I am talking not only of spectacular moral disgrace but also of disappointment; of careers that were stymied by chance or miscalculation; of politicians who ran into the buffers. Read John Major’s frank and self-aware autobiography, for instance, or listen to him these days on the radio: a man admitting to regret that he never quite found his voice; a man describing what his searing seven years as prime minister taught him; a man still comparatively young.
Everyone has noticed the new sureness-of-touch and canny affability that William Hague now shows, humbled young by failure. We see how vital a retreaded Michael Howard proved to the Conservative party, once experience in office had knocked some of the arrogance out of him. I listen to the civilised and perceptive David Mellor Mark II, and miss voices like his from within politics and government.
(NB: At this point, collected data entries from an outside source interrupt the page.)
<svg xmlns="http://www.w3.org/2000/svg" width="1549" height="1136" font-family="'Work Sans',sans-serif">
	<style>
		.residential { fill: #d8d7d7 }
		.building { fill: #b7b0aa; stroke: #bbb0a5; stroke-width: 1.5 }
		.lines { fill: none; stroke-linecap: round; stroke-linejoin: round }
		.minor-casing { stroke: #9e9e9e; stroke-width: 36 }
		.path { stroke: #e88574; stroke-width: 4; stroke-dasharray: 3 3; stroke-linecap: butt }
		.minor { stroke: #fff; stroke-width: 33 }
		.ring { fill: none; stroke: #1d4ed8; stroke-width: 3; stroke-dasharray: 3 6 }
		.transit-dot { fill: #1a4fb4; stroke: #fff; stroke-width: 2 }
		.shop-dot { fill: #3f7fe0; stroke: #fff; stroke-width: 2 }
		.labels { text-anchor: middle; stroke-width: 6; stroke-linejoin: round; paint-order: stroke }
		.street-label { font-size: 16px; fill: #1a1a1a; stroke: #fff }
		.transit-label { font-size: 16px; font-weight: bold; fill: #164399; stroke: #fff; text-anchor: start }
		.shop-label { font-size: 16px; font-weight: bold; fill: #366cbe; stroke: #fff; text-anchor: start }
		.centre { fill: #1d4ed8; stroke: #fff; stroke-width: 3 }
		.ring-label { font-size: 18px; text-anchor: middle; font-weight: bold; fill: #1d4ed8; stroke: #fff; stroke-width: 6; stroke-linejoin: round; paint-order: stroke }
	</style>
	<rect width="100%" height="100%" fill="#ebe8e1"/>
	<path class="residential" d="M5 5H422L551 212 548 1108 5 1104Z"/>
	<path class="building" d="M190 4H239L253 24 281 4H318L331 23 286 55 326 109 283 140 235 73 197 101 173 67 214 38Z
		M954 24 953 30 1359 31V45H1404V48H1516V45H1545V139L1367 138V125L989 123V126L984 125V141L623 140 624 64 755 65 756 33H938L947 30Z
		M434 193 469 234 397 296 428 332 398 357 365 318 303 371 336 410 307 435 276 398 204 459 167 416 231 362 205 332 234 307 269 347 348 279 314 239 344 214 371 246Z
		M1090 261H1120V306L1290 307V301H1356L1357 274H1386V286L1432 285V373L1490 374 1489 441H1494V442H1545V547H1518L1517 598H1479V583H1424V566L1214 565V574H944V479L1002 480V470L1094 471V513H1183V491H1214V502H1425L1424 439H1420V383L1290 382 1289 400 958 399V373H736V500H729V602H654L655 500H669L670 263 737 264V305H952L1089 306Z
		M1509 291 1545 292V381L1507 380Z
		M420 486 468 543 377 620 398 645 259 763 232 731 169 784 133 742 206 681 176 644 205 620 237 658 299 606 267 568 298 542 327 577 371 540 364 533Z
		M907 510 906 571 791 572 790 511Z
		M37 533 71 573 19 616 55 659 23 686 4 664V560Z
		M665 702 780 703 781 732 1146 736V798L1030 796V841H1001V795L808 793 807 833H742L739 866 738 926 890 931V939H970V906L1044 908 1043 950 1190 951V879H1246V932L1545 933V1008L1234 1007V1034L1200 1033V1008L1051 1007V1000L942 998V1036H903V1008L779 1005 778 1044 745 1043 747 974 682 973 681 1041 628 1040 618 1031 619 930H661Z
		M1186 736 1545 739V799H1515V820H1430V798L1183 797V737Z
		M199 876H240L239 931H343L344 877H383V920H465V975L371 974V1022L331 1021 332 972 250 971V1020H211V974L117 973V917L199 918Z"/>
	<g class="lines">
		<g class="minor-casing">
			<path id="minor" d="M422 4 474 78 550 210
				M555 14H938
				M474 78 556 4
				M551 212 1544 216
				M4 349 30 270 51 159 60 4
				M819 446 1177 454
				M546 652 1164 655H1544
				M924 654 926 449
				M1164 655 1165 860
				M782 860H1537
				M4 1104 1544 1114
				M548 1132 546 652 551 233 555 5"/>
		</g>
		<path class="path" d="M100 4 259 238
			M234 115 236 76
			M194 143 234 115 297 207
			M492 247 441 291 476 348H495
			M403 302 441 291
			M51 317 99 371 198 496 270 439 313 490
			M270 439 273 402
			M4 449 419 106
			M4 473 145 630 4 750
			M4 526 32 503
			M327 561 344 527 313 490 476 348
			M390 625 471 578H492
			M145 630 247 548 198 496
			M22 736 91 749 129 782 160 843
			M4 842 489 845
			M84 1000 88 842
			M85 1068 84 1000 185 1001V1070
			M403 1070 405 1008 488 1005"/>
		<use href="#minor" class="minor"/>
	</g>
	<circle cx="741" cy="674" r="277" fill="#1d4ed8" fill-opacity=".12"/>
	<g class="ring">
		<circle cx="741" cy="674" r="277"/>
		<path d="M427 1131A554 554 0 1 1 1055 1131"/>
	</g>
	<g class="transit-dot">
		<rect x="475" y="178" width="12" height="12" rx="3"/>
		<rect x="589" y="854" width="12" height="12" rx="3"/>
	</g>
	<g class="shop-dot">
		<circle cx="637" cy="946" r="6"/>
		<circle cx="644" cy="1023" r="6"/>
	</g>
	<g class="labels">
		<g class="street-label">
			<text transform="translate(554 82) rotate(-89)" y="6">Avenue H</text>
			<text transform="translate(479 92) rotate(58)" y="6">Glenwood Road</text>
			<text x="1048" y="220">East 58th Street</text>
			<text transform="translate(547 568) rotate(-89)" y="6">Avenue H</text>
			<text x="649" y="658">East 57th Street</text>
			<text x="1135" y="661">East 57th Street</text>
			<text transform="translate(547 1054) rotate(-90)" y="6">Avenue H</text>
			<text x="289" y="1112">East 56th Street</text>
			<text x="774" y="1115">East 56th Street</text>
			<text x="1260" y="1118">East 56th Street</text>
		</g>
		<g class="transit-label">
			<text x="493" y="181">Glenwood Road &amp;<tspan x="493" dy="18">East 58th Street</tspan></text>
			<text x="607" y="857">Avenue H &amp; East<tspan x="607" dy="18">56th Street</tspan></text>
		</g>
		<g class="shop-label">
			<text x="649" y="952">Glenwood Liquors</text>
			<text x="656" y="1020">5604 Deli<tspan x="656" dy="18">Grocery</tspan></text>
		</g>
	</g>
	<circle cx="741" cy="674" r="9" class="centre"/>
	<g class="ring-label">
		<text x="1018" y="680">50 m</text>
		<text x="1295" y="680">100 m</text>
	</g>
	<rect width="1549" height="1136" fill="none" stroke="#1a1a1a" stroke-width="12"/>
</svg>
My fantasy Cabinet would be a government of all the failures: not so much a salon des refusés as a salon des ruinés.
And ruinées. Tessa Jowell will not, I suppose, rise higher in Cabinet, which is a pity. Had she done the decent thing and resigned earlier this year, then surely a person of her long-attested charm and persuasiveness, plus (after her fall) new-found humility, could be a key figure in a Cabinet.
Of course I adore Hazel Blears, minister of state in the Home Office, but I suspect she could be more than just a little ray of sunshine for Tony Blair. She will be in Cabinet within a week: but higher? Could we trust anyone so unblemished? Ms Blears’s amiable upwards glide, as though lifted by some gentle thermal into cloudless skies, limits her. What can she know — she who has never fallen? Let fortune scar her. Let her be broken, humiliated, smashed — by her own error or by sheer misfortune, it doesn’t matter. What a woman, what a politician, this potentially rather form-idable person would be then.
D.H. Lawrence said better what I am trying to say, in his poem Shadows:
… And if, in the changing phases of man’s life
I fall in sickness and in misery
my wrists seem broken and my heart seems dead
and strength is gone, and my life
is only the leavings of a life:
and still, among it all, snatches of lovely oblivion, and snatches of renewal
odd, wintry flowers upon the withered stem, yet new, strange flowers
such as my life has not brought forth before, new blossoms of me —
then I must know that still
I am in the hands of the unknown God,
he is breaking me down to his own oblivion
to send me forth on a new morning, a new man.
Matthew Parris is a political columnist of the Times.